In the bakery article below, list every specific pastry or drink from Comadre Panadería that is named.

→ **Exercise passage**

- Opening Delimiter -

NYT loves AUS
Pastry chef from San Antonio makes New York Times Best Bakeries list
The New York Times has once again shined its spotlight on Austin’s culinary scene. It included Comadre Panadería, an Austin bakery by San Antonio native Mariela Camacho, on its new list of the 22 of the Best Bakeries Across the U.S. Right Now.
Interim food critic Priya Krishna praises pastry chef Camacho’s pastries that include conchas and her signature pink cake. “Despite their saccharine appearances, not one of the desserts is overly cloying, and even the coffee drinks (Texas pecan horchata! Cranberry vanilla agua fresca!) strike the playful tone of the pastries,” she writes.
Comadre Panadería has been widely recognized, including by this publication; Camacho, who is now based in Ausitn, won Pastry Chef of the Year in the 2023 CultureMap Austin Tastemaker Awards. She also earned a 2024 James Beard Award semifinalist nomination for Outstanding Pastry Chef or Baker.

- Closing Delimiter -

→ **Source data**
- Opening Delimiter -

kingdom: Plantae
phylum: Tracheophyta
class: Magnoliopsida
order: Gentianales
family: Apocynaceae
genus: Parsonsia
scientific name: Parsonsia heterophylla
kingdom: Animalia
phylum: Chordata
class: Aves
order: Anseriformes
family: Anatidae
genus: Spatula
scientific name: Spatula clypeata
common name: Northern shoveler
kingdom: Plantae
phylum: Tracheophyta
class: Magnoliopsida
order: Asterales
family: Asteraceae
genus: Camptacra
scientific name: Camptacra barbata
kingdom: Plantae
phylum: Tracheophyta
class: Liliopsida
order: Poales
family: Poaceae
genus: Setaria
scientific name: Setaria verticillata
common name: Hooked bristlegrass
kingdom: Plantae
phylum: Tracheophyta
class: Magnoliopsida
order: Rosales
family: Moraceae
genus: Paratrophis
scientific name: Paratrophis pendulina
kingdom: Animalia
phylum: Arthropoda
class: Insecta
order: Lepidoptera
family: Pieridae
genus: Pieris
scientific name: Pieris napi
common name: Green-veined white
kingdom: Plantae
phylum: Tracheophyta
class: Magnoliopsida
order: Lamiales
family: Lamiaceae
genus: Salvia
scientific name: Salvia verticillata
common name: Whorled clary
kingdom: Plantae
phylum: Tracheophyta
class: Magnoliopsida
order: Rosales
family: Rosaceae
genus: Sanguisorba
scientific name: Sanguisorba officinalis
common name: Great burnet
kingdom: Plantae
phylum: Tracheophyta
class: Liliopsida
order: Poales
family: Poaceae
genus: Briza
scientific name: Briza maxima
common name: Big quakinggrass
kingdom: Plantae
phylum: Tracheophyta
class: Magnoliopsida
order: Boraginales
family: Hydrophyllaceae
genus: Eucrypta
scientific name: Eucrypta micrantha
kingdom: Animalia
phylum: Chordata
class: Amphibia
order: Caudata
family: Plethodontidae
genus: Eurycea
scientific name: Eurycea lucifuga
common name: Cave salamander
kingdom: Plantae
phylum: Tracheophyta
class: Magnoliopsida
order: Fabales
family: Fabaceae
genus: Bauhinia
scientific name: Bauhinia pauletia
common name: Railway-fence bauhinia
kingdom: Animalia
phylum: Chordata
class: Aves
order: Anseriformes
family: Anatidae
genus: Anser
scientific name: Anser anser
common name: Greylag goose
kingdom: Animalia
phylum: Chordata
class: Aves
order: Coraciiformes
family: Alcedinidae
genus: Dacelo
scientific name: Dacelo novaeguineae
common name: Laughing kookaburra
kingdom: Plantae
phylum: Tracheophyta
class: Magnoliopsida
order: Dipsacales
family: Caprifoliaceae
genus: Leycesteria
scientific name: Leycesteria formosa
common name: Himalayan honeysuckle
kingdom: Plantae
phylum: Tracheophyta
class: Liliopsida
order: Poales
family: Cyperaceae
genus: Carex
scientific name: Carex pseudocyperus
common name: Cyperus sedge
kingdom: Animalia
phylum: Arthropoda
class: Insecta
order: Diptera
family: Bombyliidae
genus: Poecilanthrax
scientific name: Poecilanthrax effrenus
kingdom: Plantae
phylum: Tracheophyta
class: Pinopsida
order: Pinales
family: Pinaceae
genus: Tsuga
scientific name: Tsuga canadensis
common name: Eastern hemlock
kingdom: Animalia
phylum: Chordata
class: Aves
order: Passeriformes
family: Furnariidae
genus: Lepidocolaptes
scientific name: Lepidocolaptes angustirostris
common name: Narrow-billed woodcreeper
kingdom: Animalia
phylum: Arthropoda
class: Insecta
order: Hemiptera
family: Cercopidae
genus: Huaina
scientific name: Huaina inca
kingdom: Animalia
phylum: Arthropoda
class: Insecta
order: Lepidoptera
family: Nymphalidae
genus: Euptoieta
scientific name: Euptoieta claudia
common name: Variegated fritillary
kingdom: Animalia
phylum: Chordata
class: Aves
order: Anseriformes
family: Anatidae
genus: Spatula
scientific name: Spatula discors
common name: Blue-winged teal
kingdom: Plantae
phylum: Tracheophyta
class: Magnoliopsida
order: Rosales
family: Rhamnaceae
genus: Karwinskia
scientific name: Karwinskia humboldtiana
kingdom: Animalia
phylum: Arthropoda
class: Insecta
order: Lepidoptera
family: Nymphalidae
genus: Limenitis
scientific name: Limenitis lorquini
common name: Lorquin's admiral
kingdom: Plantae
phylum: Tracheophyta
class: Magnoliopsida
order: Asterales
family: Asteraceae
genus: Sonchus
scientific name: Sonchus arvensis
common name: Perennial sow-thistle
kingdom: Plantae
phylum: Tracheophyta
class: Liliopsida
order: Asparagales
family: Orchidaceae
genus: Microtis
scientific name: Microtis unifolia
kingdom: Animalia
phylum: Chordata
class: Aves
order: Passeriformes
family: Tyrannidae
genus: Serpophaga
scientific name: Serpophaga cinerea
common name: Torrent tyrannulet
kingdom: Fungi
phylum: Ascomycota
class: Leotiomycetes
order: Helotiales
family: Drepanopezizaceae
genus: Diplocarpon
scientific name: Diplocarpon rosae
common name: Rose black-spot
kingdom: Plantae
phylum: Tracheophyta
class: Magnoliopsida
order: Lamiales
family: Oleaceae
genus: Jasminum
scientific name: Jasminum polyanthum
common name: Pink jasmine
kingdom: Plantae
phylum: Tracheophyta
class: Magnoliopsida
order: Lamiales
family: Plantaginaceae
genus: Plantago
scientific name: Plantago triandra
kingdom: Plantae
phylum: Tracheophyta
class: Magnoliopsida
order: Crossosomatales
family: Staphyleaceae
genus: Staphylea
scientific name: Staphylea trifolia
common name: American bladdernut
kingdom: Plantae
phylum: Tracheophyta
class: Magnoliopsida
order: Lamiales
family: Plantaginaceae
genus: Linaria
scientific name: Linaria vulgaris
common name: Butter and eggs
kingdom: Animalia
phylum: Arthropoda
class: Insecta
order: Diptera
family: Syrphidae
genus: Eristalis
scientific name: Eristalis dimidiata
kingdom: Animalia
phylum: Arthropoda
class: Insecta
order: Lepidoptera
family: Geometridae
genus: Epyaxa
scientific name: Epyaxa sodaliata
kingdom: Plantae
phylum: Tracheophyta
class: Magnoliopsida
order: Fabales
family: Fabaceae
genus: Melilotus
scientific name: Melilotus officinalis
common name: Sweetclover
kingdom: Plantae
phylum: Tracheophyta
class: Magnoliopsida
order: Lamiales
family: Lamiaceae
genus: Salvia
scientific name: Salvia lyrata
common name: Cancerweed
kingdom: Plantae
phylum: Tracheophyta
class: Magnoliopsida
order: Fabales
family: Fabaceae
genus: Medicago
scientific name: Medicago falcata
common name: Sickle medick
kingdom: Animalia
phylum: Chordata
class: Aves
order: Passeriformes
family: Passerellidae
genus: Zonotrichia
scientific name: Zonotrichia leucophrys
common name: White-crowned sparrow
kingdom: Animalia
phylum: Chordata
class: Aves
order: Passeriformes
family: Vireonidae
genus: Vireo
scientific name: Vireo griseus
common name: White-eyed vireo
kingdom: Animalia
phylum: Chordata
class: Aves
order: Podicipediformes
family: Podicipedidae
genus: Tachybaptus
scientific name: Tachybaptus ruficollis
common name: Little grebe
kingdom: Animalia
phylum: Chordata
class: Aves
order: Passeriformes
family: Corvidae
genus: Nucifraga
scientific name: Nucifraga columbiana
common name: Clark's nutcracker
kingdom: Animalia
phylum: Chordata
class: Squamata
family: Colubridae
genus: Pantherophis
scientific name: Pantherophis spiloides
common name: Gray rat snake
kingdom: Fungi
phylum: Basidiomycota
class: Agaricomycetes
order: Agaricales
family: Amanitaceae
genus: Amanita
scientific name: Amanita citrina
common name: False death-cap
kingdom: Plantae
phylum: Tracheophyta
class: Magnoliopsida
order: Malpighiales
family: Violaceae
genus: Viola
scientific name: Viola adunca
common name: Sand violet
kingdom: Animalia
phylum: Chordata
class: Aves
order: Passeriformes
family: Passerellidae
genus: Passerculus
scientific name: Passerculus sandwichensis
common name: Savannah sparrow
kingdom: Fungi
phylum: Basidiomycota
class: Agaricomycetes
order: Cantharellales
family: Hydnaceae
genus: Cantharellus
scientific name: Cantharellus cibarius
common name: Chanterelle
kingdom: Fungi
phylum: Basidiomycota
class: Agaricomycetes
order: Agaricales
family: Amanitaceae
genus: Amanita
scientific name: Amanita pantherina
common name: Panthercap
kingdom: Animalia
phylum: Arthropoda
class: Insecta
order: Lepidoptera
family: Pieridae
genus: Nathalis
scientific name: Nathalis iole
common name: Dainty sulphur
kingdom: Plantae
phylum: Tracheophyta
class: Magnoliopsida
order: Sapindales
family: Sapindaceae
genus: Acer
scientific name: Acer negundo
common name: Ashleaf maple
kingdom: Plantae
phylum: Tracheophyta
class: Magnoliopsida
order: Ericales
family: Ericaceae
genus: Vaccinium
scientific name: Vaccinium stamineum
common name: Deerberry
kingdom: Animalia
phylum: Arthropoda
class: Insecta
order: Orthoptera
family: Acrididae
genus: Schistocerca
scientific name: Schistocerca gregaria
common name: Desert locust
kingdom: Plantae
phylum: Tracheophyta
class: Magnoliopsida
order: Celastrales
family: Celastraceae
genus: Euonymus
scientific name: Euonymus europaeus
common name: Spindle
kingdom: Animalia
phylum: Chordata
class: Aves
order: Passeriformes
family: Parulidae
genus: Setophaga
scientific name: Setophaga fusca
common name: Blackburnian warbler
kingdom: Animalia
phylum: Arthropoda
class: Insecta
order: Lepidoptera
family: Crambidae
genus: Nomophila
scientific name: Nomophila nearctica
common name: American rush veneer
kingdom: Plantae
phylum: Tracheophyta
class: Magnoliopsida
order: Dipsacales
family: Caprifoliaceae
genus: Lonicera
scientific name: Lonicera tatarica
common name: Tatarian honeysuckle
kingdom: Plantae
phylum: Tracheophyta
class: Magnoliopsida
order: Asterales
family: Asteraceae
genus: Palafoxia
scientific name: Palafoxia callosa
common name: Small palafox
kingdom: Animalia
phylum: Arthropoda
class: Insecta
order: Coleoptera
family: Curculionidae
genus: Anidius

- Closing Delimiter -

→ **Solution to this exercise**
Conchas, the signature pink cake, Texas pecan horchata, cranberry vanilla agua fresca